Fitness Fail - three ways to train hard and remain average

Clients and acquaintances ask what they can do to get leaner, faster, and stronger. While many things work well for a while, nothing works indefinitely. The trick to creating noticeable and lasting improvement lies in finding what works well for you over a long term.

On the other hand, here are three great ways train like a beast but remain the same.

1. Make training all about calories

The quickest and easiest way to manipulate calorie balance is not with exercise, but with what you take in. Calories do matter and exercise is critical to health and fitness for many reasons. But the short-term calorie burn is not one of them. Unless you're an advanced endurance athlete, the calories you burn during formal exercise are fairly negligible in the grand scheme of things.

Specific, performance based goals are far more useful than appearance related goals, even if your primary reason for training is to gain or lose weight. Don't exercise to lose 15 pounds or burn X amount of calories per week. Work towards something great. Target a goal that will take you a while and in the mean time forges you into a different person physically and mentally.

Run 5K in less than 20 minutes. Squat your body weight for 20 continuous reps. Hit 5 full unassisted pullups. Let your body weight take care of itself because appearance cannot help but to reflect what you can do. And when you move better, you feel better, which makes it far easier to be active in the Grand Gym (that is, the rest of life).
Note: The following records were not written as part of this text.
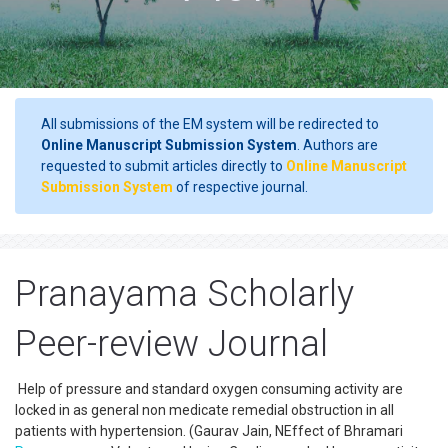
All submissions of the EM system will be redirected to
Online Manuscript Submission System
. Authors are
requested to submit articles directly to
Online Manuscript
Submission System
of respective journal.
Pranayama Scholarly
Peer-review Journal
Help of pressure and standard oxygen consuming activity are
locked in as general non medicate remedial obstruction in all
patients with hypertension. (Gaurav Jain, NEffect of Bhramari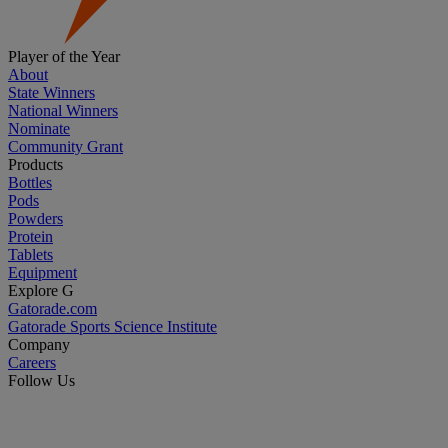
Player of the Year
About
State Winners
National Winners
Nominate
Community Grant
Products
Bottles
Pods
Powders
Protein
Tablets
Equipment
Explore G
Gatorade.com
Gatorade Sports Science Institute
Company
Careers
Follow Us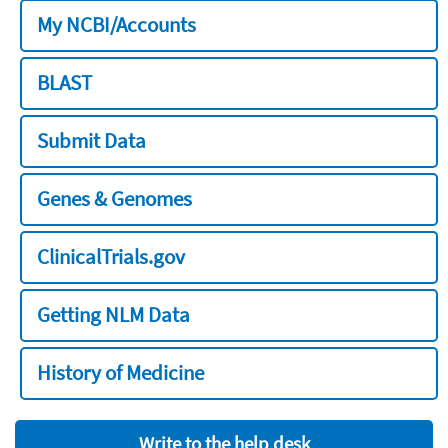
My NCBI/Accounts
BLAST
Submit Data
Genes & Genomes
ClinicalTrials.gov
Getting NLM Data
History of Medicine
Write to the help desk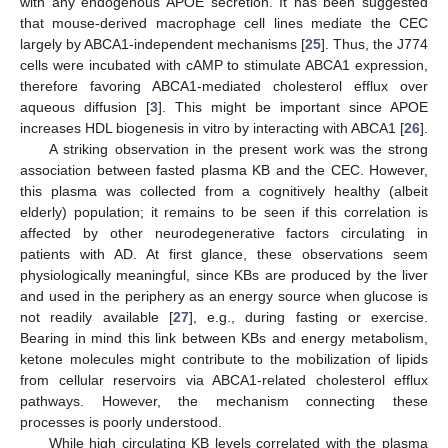
with any endogenous APOE secretion. It has been suggested
that mouse-derived macrophage cell lines mediate the CEC
largely by ABCA1-independent mechanisms [
25
]. Thus, the J774
cells were incubated with cAMP to stimulate ABCA1 expression,
therefore favoring ABCA1-mediated cholesterol efflux over
aqueous diffusion [
3
]. This might be important since APOE
increases HDL biogenesis in vitro by interacting with ABCA1 [
26
].
A striking observation in the present work was the strong
association between fasted plasma KB and the CEC. However,
this plasma was collected from a cognitively healthy (albeit
elderly) population; it remains to be seen if this correlation is
affected by other neurodegenerative factors circulating in
patients with AD. At first glance, these observations seem
physiologically meaningful, since KBs are produced by the liver
and used in the periphery as an energy source when glucose is
not readily available [
27
], e.g., during fasting or exercise.
Bearing in mind this link between KBs and energy metabolism,
ketone molecules might contribute to the mobilization of lipids
from cellular reservoirs via ABCA1-related cholesterol efflux
pathways. However, the mechanism connecting these
processes is poorly understood.
While high circulating KB levels correlated with the plasma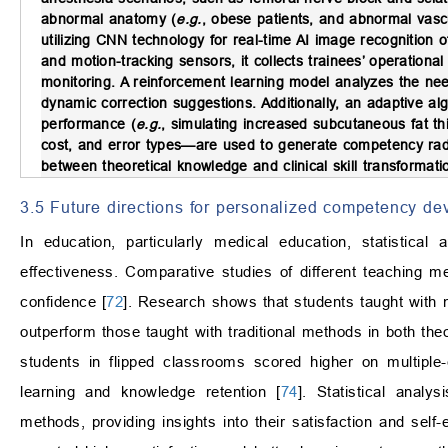
abnormal anatomy (
e.g.
, obese patients, and abnormal vasc
utilizing CNN technology for real-time AI image recognition 
and motion-tracking sensors, it collects trainees’ operational
monitoring. A reinforcement learning model analyzes the needl
dynamic correction suggestions. Additionally, an adaptive alg
performance (
e.g.
, simulating increased subcutaneous fat th
cost, and error types—are used to generate competency rad
between theoretical knowledge and clinical skill transformat
3.5 Future directions for personalized competency d
In education, particularly medical education, statistica
effectiveness. Comparative studies of different teaching m
confidence [
72
]. Research shows that students taught with 
outperform those taught with traditional methods in both the
students in flipped classrooms scored higher on multiple
learning and knowledge retention [
74
]. Statistical anal
methods, providing insights into their satisfaction and self-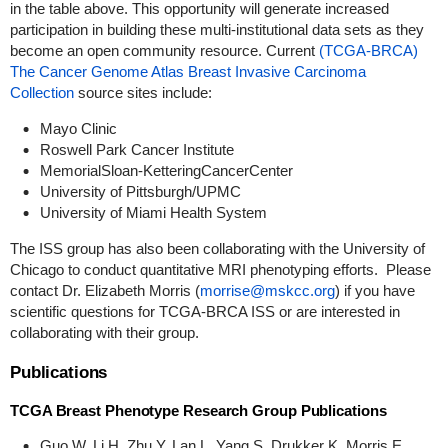
in the table above. This opportunity will generate increased
participation in building these multi-institutional data sets as they
become an open community resource. Current
(TCGA-BRCA)
The Cancer Genome Atlas Breast Invasive Carcinoma
Collection
source sites include:
Mayo Clinic
Roswell Park Cancer Institute
MemorialSloan-KetteringCancerCenter
University of Pittsburgh/UPMC
University of Miami Health System
The ISS group has also been collaborating with the University of
Chicago to conduct quantitative MRI phenotyping efforts. Please
contact Dr. Elizabeth Morris (
morrise@mskcc.org
) if you have
scientific questions for TCGA-BRCA ISS or are interested in
collaborating with their group.
Publications
TCGA Breast Phenotype Research Group Publications
Guo W, Li H, Zhu Y, Lan L, Yang S, Drukker K, Morris E,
2. Train primarily for mental health

Physical exercise offers a myriad of known benefits to our psychological health. But I often notice that people who feel the need to exercise nearly every day suffer physical stagnancy or injury. Pushing yourself hard and often may be satisfying to the brain but it's not ideal for the body. There needs to be a work/rest rhythm to adapt well and return stronger.

If you do moderate intensity exercise and/or exercise primarily for mental health - that's fine. But if you want to truly test and raise your physical limits, you must train with intensity and then tell the brain to lay off for a while.

3. Forget that less is more

Really. You can improve by going crazy (ahem, Insanity) with a thousand different exercise variations performed daily. But trust me - for one reason or another, that won't last. Structure is good. Learn just a few of the big movements well, work them hard, rest, and work them hard again.

Everyone assumes that the more fit you are, the more you should train, when in fact it's the opposite. Beginners stand to benefit from more frequent training because they are unable to tax their system as much as intermediate and more advance athletes. The more advanced the athlete, the less frequent training needs to be.

There seems to be a nice rhythm to hitting a specific movement or activity twice per week. If you want to be really fast, sprint and jump twice per week and get some fairly intense dead lifts and/or squats in twice per week.

[I maintain that if you can squat, dead lift, row, pull-up, and press well relative to your size and particular interest, you will have potential to be great in pretty much any sport or skill set to which you apply yourself. But that's another writing...]

You don't have to spend 12 hours per week at the gym. Try about one fourth of that. Two to three training days per week works well IF you're willing to work intelligently at weight training and religiously make those days happen over a long term.


I've worked with a handful of young athletes for nearly 5 months. Five months - and we're just getting started! We don't change things up every other week. We don't do many epic fall-flat-on-your-face combined strength and endurance workouts.  Yet each of them are on the verge of pulling off superhuman feats. We're talking faster sprints, double body weight dead lifts, and repping out chin-ups with 20 or 50 extra pounds tied to their waist.

Define something you want to achieve and stay the course. Focus and pay attention to how you feel, look, and perform. Pretty soon your 315 pound dead lifts feel like 225 use to. Then 405 feels like 315. Then 500 feels like 405. And then one day you're dead lifting 500 pounds for 10 reps.

Sorry for the grainy video, but here's 500 X 10:

There are at least one hundred additional ways to work hard and spin your wheels. If any come to mind, please do share.